INDIA SLIDES INTO CHAOS UNDER BJP



By B. Prasant, PV correspondent in India



(This article is from the August 1-31/2000 issue of People's Voice, Canada's leading communist newspaper. Articles can be reprinted free if the source is credited. Subscription rates in Canada: $25/year, or $12 low income rate; for U.S. readers - $25 US per year; other overseas readers - $25 US or $35 CDN per year. Send to: People's Voice, 706 Clark Drive, Vancouver, Canada, V5L 3J1.)



THE ATTACKS on places of worship of minority communities started at an extremely low key: a church ransacked in a province in central India; an Islamic institution for multi-religious gatherings "partially looted" in a remote hamlet in western India; a repository of religious memorabilia of a Syrian Orthodox Christian community defiled. The corporate media would not report such "minor" incidents, and while the regional press did highlight the events, the barrier of language kept most people blissfully unaware of this grave trend.

The ruling classes were in the meanwhile a little too busy bargaining for their survival, as the transnational corporations joined the fray to capture ever larger slices of the vast market that is India. The BJP-led Federal Government chose to be silent on the sad events, in an attempt to gradually foist on the nation an institutionalization of intolerance.

Then priests started to get killed, and nuns began to be systematically targeted for violent physical assaults, not at the hands of "hooligans," but of organized mobs baying for the blood of all minority communities. The chanting of a slogan which called for the establishment of Hindutva gradually assumed the fearsome war cry of Fascist legionnaires.

Prime Minister Atal Behari Vajpayi's response was nonchalant even while fear spread like wildfire among the vast number of people who would not swear by Hinduism. The situation is giving birth to a hard core of dangerous militants, but the BJP continues to speak in terms of the "worrisome religious conversion drives of missionaries." The attacks continue with impunity.

With the IMF and the World Bank becoming more impatient by the hour, the Federal Government has lately gone into a rush of disinvestment of state sector industries. Paradoxically, the units to be sold for a song to foreign direct investors are those which have raked in the most profits, thanks mainly to the level of efficiency that the workers built up over the five decades since India got its political independence. Banks, telecom units, railways, airlines and airports, offshore oil production units, manufacturing industries, postal services - all disappear into the bottomless pit of privatization and corporatization.

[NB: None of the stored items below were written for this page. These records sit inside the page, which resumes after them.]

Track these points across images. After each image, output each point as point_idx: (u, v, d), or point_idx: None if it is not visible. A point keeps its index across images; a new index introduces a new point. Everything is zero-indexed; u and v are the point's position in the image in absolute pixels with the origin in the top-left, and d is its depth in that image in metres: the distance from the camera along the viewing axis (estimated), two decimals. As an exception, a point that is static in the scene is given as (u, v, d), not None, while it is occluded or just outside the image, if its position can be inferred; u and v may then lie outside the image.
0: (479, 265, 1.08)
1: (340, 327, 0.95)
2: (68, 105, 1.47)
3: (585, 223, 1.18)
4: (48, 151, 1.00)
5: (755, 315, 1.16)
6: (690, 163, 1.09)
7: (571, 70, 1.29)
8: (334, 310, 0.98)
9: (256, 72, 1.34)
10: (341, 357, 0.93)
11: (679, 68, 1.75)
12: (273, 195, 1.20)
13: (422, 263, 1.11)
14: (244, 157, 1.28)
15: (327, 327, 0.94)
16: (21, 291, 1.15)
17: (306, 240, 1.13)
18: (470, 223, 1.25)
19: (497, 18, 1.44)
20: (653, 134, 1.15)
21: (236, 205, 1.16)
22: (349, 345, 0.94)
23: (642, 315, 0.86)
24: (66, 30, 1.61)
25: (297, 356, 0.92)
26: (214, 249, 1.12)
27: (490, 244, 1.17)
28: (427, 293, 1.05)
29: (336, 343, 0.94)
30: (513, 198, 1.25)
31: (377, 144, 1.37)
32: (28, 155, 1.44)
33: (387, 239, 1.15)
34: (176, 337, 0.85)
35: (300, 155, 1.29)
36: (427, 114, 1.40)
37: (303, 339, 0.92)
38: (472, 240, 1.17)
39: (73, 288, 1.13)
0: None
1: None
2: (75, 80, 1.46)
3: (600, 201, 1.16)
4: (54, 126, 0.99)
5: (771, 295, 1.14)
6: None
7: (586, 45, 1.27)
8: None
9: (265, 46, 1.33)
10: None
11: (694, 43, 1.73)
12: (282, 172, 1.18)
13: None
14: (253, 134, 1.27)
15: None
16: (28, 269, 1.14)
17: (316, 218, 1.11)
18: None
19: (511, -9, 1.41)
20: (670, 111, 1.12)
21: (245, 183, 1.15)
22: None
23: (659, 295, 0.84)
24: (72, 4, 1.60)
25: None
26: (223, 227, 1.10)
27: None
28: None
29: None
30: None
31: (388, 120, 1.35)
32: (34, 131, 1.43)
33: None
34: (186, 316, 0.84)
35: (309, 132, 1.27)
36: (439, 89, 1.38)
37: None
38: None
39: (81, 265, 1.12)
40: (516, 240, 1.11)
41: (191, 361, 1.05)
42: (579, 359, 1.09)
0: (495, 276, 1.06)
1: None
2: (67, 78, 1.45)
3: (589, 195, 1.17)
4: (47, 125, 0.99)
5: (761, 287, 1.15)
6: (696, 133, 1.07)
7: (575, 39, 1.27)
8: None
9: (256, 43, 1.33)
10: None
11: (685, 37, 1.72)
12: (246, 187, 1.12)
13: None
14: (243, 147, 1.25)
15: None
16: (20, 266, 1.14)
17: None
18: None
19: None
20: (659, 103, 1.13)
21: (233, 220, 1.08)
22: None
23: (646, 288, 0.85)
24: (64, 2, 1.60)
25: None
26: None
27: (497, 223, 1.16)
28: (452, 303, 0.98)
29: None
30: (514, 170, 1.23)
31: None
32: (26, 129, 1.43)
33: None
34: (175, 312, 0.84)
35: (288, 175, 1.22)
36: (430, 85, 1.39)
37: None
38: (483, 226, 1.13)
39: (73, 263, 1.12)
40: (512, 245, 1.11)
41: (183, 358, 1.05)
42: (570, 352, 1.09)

Too late, the Indian capitalist classes seek desperately to remind the BJP-run government of its promise about a "level playing field." The response? An assurance that the parallel economy ("black market" to the common people) will flourish as never before, enabling India's corporate houses to make the best of a bad bargain.

At another level, the mercantile community, the principal support base of the BJP and its allies, is kept happy by fuelling runaway inflation. The Federal Government keeps quoting falsified figures to assure the middle classes of the "gradual winding down" of the rate of inflation, even as the rising number of those below the poverty line threatens to tear apart the social fabric. A fearsome rise in the rate of crime, and an increase in repressive measures by the Federal Government, duly follow.

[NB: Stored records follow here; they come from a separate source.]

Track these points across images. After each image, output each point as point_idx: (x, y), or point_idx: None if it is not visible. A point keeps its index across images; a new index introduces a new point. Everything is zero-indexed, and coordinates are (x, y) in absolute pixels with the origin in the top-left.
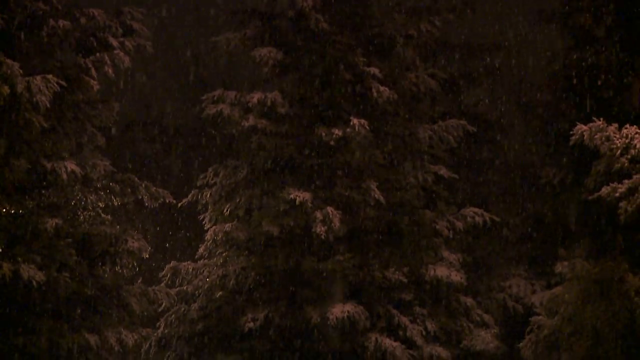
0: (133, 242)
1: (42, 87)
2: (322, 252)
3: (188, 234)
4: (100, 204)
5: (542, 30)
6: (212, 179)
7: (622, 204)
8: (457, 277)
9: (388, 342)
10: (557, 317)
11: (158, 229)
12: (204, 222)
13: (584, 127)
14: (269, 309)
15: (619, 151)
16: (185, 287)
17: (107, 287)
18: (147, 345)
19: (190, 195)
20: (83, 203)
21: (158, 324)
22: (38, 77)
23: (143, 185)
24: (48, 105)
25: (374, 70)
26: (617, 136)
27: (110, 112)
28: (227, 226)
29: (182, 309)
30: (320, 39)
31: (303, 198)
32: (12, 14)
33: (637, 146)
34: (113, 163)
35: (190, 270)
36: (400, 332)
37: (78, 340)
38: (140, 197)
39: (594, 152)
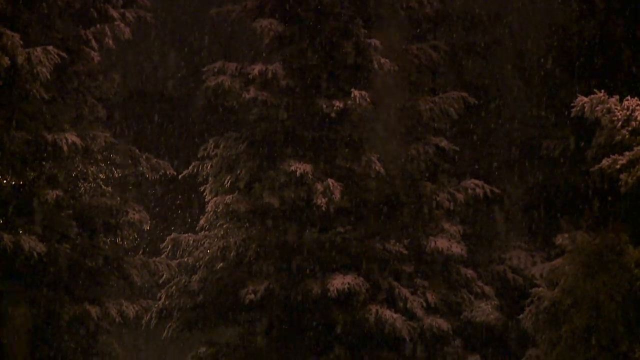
0: (134, 214)
1: (43, 58)
2: (323, 224)
3: (189, 206)
4: (101, 176)
5: (543, 0)
6: (213, 151)
7: (622, 176)
8: (457, 248)
9: (388, 314)
10: (557, 289)
11: (159, 200)
12: (204, 194)
13: (585, 99)
14: (270, 280)
15: (619, 123)
16: (185, 259)
17: (107, 259)
18: (147, 317)
19: (190, 167)
20: (84, 175)
21: (159, 295)
22: (38, 49)
23: (144, 156)
24: (48, 76)
25: (374, 42)
26: (618, 108)
27: (111, 83)
28: (228, 198)
29: (183, 280)
30: (321, 11)
31: (304, 170)
32: None
33: (638, 118)
34: (113, 135)
35: (191, 242)
36: (401, 304)
37: (79, 311)
38: (140, 168)
39: (595, 124)
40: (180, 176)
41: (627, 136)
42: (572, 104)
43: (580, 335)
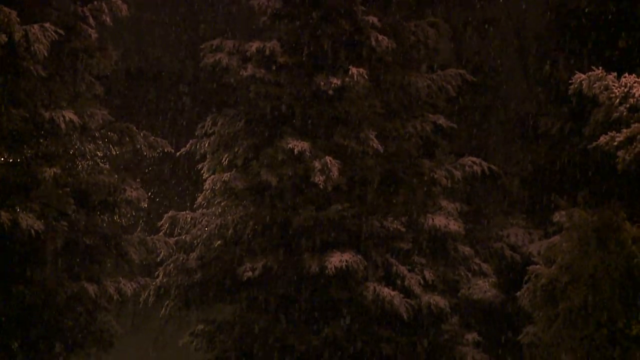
0: (131, 192)
1: (40, 35)
2: (321, 201)
3: (186, 184)
4: (99, 153)
5: None
6: (211, 129)
7: (620, 153)
8: (455, 226)
9: (386, 291)
10: (554, 266)
11: (156, 178)
12: (202, 172)
13: (583, 76)
14: (268, 258)
15: (617, 100)
16: (183, 237)
17: (105, 237)
18: (145, 295)
19: (188, 145)
20: (81, 152)
21: (156, 273)
22: (35, 26)
23: (141, 134)
24: (46, 54)
25: (372, 19)
26: (616, 85)
27: (109, 60)
28: (226, 175)
29: (181, 258)
30: None
31: (301, 148)
32: None
33: (636, 95)
34: (111, 112)
35: (189, 219)
36: (399, 281)
37: (76, 289)
38: (138, 146)
39: (593, 101)
40: (178, 154)
41: (624, 113)
42: (569, 81)
43: (578, 312)
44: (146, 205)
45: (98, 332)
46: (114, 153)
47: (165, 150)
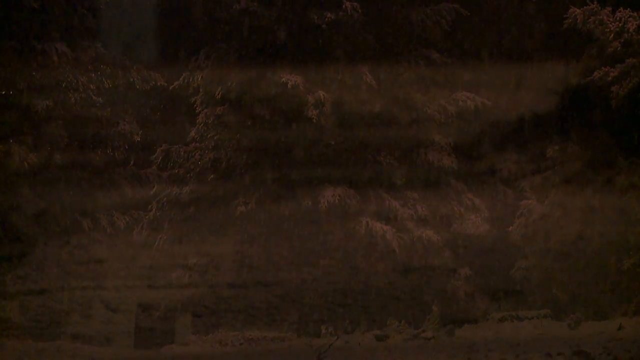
0: (124, 125)
1: None
2: (314, 135)
3: (179, 117)
4: (91, 86)
5: None
6: (204, 62)
7: (614, 88)
8: (448, 161)
9: (379, 226)
10: (547, 201)
11: (149, 111)
12: (195, 105)
13: (578, 11)
14: (260, 192)
15: (612, 35)
16: (177, 170)
17: (98, 170)
18: (139, 228)
19: (181, 78)
20: (74, 85)
21: (150, 206)
22: None
23: (134, 67)
24: None
25: None
26: (611, 20)
27: None
28: (219, 109)
29: (174, 192)
30: None
31: (295, 82)
32: None
33: (631, 30)
34: (104, 45)
35: (182, 153)
36: (391, 216)
37: (70, 222)
38: (131, 79)
39: (588, 35)
40: (171, 87)
41: (619, 48)
42: (564, 16)
43: (569, 247)
44: (139, 139)
45: (92, 264)
46: (107, 86)
47: (158, 84)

The weak response of the organized sector of the working people has been alarming. The trade unions continue to suffer from functioning under the tutelage of different political parties. The lack of success of all-India TU actions against the relentless privatization drive has sent alarm bells ringing among the entire array of Left and democratic forces.

Worrying developments have taken place elsewhere. Bengal has long remained (to quote the Prime Minister) an "obnoxious and irritating bastion of the Red." Suddenly things there have assumed shapes that have made the common people, and the rural and urban poor in particular, fearful of the future.

The Left Front-supported Communist Party of India candidate for a recent byelection to the lower house of the Indian parliament (the Lok Sabha) in Bengal's rural Midnapore district lost by a crushing margin to a former bureaucrat put up by the Rightist combination of the Trinamul Congress (an offshoot of the Congress party) and the BJP. The Left has never before lost this seat, in a district known for militant peasants' struggles.

Soon after, the Communist-led Left Front lost the municipal elections in Calcutta where it had held office for over 15 years. This time, too, the Trinamul Congress-BJP combine proved victorious in a province where the people have always voted Left.

Meanwhile, an orgy of violence has been let loose in several districts of Bengal by the superior landed elements who had smarted under the redistributive land reforms initiated by the Left Front government since 1977. The administration (including the police) have started to display on which side their loyalty remained.

The political setback in Bengal may not indicate any general debacle for the Left in India. But the fact remains that once the ruling classes discover the faintest scent of triumph in the evolving political scenario, they are bound to step up an aggressive drive against all existing democratic norms. It is the working class which stands to suffer most once this becomes an unwelcome reality. India's current slide into chaos will no doubt intensify even further.